Principle:Eventual Inc Daft Iceberg Catalog Creation
| Knowledge Sources | |
|---|---|
| Domains | Data_Engineering, Data_Catalog |
| Last Updated | 2026-02-08 00:00 GMT |
Overview
Iceberg catalog creation is the technique for wrapping a PyIceberg catalog object into a Daft Catalog, enabling table discovery and access through Daft's unified catalog interface.
Description
Iceberg catalog creation takes an existing PyIceberg catalog instance and adapts it into Daft's internal Catalog representation. This allows users who already have a configured PyIceberg catalog (connected to a metastore such as Hive, Glue, or REST) to use it seamlessly within Daft for table discovery, schema inspection, and data access. The resulting Daft Catalog delegates all metadata operations to the underlying PyIceberg catalog while presenting a consistent interface that integrates with Daft sessions and query planning.
Usage
Use Iceberg catalog creation when you have a PyIceberg catalog instance (e.g., from pyiceberg.catalog.load_catalog()) and want to make its tables available within Daft. This is typically done before attaching the catalog to a session or when you need to browse and read Iceberg tables programmatically.
Theoretical Basis
This technique follows the adapter pattern, which wraps an external implementation behind a unified interface.

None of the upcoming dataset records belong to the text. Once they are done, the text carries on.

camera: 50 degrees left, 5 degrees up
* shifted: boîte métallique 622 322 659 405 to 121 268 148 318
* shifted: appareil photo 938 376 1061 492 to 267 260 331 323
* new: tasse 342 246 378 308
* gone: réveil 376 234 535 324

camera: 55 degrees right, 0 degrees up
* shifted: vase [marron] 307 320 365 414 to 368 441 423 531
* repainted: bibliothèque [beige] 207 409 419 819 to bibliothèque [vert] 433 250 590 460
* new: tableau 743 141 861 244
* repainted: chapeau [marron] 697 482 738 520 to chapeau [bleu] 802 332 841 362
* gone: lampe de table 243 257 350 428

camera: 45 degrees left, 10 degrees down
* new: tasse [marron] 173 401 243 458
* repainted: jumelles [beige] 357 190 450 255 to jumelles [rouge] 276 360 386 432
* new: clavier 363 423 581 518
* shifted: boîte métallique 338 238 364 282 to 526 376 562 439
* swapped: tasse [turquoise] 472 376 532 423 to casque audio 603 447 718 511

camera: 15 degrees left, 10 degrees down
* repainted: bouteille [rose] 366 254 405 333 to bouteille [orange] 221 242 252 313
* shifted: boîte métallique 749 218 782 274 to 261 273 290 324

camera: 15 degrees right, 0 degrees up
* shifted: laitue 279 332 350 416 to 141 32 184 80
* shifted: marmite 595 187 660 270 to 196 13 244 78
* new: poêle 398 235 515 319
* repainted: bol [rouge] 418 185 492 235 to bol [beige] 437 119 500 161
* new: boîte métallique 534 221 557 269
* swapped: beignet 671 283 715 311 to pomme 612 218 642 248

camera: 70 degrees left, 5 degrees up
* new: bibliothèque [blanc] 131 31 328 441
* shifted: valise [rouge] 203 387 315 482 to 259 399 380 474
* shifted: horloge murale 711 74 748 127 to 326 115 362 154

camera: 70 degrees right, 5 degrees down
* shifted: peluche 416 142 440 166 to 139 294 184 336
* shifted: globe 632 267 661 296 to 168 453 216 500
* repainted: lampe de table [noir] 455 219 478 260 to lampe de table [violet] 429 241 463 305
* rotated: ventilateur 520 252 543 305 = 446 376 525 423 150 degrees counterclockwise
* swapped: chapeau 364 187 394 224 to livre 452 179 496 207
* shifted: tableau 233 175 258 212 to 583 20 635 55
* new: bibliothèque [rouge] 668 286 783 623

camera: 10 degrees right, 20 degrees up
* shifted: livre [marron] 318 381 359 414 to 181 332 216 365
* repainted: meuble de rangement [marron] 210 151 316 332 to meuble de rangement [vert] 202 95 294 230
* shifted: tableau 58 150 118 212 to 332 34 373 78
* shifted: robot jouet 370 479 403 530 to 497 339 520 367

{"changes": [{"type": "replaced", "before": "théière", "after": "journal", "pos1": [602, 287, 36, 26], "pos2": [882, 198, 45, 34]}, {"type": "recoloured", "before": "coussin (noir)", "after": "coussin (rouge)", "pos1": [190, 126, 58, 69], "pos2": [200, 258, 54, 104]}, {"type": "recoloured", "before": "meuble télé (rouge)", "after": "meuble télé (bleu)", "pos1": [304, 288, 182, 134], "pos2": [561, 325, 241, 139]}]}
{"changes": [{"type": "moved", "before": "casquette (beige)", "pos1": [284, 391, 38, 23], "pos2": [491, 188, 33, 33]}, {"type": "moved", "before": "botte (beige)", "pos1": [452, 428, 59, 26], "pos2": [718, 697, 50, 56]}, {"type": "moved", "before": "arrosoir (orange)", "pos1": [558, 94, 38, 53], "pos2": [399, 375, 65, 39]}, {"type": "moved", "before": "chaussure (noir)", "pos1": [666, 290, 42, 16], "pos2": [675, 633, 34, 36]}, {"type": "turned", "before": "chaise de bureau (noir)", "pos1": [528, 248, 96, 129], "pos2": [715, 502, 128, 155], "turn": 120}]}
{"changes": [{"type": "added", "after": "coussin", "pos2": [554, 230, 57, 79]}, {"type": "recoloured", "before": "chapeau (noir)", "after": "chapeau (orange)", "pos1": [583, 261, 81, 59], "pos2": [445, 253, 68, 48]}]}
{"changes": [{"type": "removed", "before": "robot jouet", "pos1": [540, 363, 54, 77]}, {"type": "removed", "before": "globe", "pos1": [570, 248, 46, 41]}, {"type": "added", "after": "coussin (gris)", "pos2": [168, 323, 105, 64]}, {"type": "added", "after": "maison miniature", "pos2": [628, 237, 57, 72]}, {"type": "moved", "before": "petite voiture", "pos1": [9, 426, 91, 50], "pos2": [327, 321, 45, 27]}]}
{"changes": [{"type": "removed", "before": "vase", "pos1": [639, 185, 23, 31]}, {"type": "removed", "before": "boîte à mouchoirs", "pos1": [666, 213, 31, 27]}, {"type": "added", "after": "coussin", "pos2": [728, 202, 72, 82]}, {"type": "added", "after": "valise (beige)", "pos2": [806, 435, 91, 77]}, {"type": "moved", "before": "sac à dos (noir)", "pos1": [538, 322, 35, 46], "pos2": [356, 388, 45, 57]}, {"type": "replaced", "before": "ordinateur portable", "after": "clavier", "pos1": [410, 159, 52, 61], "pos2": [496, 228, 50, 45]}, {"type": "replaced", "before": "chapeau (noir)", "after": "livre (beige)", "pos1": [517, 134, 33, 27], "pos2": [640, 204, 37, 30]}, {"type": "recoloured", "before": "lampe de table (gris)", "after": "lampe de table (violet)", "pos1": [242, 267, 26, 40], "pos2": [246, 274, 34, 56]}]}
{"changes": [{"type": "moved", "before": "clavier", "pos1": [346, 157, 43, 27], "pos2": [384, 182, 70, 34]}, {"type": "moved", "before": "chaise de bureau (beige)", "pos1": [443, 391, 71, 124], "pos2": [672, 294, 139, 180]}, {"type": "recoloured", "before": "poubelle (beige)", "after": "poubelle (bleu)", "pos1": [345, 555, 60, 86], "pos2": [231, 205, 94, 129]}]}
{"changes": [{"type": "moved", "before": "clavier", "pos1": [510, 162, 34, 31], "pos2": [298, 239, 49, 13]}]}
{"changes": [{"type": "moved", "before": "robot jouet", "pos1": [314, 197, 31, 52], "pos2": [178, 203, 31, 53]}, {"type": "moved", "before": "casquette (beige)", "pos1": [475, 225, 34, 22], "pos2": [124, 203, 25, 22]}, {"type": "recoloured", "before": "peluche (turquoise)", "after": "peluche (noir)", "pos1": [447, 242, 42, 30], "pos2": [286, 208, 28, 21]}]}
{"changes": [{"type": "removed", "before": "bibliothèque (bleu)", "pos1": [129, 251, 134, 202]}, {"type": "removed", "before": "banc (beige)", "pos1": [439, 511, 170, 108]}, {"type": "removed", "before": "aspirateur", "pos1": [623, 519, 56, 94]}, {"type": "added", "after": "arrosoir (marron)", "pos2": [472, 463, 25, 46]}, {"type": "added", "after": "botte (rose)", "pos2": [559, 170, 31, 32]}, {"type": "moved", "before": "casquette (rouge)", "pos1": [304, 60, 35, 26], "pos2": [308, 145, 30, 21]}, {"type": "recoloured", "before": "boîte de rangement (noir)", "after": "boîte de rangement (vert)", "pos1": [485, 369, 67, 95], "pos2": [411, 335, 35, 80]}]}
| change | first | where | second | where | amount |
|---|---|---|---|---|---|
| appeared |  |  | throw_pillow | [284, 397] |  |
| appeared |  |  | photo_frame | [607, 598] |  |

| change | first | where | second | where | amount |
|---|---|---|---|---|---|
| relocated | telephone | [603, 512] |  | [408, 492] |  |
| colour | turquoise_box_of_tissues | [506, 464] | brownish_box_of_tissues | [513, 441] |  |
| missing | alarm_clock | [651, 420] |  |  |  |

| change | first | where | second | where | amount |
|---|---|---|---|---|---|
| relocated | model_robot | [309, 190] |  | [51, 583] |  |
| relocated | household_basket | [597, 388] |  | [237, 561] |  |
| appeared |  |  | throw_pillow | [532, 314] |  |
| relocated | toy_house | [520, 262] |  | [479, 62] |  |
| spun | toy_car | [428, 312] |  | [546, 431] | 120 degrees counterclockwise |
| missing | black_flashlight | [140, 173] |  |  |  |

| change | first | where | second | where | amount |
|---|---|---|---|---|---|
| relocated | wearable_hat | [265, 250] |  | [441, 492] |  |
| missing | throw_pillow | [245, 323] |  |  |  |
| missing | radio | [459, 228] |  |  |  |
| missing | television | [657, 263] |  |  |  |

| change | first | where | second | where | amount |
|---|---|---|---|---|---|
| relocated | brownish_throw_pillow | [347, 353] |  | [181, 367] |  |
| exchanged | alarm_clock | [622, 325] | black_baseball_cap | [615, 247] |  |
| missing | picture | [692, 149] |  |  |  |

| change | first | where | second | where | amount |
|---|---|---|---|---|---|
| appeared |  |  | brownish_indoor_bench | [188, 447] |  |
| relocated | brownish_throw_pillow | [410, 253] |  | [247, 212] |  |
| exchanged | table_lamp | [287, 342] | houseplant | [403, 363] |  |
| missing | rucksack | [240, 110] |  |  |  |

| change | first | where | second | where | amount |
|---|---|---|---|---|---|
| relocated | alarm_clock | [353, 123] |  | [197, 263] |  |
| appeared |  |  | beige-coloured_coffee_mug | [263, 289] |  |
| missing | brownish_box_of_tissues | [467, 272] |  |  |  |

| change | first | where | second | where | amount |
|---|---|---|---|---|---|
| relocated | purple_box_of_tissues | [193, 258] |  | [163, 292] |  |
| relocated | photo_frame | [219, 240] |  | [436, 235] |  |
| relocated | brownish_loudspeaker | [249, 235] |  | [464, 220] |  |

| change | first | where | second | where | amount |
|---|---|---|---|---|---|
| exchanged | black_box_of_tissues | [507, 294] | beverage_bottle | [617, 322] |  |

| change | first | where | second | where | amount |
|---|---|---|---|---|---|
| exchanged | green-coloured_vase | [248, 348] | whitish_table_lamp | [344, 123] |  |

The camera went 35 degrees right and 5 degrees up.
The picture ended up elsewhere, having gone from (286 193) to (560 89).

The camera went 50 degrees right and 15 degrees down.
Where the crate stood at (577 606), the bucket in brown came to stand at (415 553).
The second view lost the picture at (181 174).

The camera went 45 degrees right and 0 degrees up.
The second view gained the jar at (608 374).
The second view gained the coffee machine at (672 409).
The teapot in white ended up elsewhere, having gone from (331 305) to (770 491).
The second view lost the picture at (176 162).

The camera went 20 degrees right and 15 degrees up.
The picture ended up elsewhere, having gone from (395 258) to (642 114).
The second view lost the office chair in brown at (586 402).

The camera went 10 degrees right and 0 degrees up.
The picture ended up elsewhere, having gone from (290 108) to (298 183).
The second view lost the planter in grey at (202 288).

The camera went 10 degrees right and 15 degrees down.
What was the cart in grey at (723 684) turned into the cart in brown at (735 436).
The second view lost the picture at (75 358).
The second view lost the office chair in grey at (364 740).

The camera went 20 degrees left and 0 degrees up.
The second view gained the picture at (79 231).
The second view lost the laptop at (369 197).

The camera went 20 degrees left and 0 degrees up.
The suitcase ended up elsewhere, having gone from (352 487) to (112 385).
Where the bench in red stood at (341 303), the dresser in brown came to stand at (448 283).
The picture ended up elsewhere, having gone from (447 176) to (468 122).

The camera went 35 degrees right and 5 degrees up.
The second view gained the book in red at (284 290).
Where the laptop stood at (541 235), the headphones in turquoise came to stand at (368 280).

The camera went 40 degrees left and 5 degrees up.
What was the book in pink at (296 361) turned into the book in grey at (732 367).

The adapter translates between the PyIceberg catalog API and Daft's internal Catalog interface, ensuring that:
1. Table listing and discovery maps to PyIceberg's namespace and table enumeration
2. Table loading produces Daft-compatible scan operators
3. Schema conversion handles Iceberg-to-Daft type mapping
4. Catalog metadata (name, properties) is preserved through the adapter
This pattern enables Daft to support multiple catalog backends (Iceberg, Unity, Gravitino) through a single Catalog interface, with each backend implemented as a separate adapter.